Supplied data below:
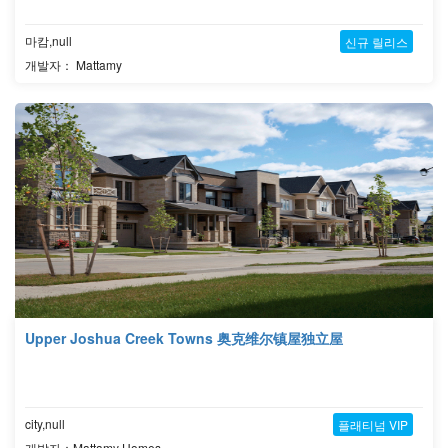
마캄,null
신규 릴리스
개발자： Mattamy
Upper Joshua Creek Towns 奥克维尔镇屋独立屋
city,null
플래티넘 VIP
개발자：Mattamy Homes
End of Supplied data.
» Job: All of the lines above should be printed exactly, minus the pictures.

» Task solution:
마캄,null
신규 릴리스
개발자： Mattamy
Upper Joshua Creek Towns 奥克维尔镇屋独立屋
city,null
플래티넘 VIP
개발자：Mattamy Homes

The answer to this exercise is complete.